◆ What is required ◆
Please write out the stretch from "Some of the" through "northern winter solstice." from the text on the solar new year below, with no changes.

◆ Source text ◆
The Solar New Year is the beginning of the solar calendar year. This event is observed at different times of year and with varying practices in cultures across the globe. The
most common bases chosen to begin a new calendar year are the winter solstice, summer solstice, the spring equinox and the autumnal equinox. South and South-east Asian solar calendars are more formally linked to astronomical events.

Some of the more widely known solar new year celebrations include:

- Enkutatash (Ethiopian calendar): about ten days before the autumnal equinox
- January 1 in the Gregorian and Julian calendars (same number, different days): at present (Note: The Julian calendar gains a day against the true solar year every 129 years. In other words, the Julian calendar gains 3.1 days every 400 years, while the Gregorian calendar gains 0.1 day over the same time. The Julian calendar will gain another day in 2100 but the Gregorian will not.) about twelve and twenty-five days respectively after the northern winter solstice.

◆ Records ◆
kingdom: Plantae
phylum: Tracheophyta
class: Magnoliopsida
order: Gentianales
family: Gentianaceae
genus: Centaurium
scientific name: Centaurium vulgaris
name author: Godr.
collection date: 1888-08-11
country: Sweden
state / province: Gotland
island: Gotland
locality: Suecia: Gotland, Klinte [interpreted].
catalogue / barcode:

◆ Solution to the exercise ◆
Some of the more widely known solar new year celebrations include:

- Enkutatash (Ethiopian calendar): about ten days before the autumnal equinox
- January 1 in the Gregorian and Julian calendars (same number, different days): at present (Note: The Julian calendar gains a day against the true solar year every 129 years. In other words, the Julian calendar gains 3.1 days every 400 years, while the Gregorian calendar gains 0.1 day over the same time. The Julian calendar will gain another day in 2100 but the Gregorian will not.) about twelve and twenty-five days respectively after the northern winter solstice.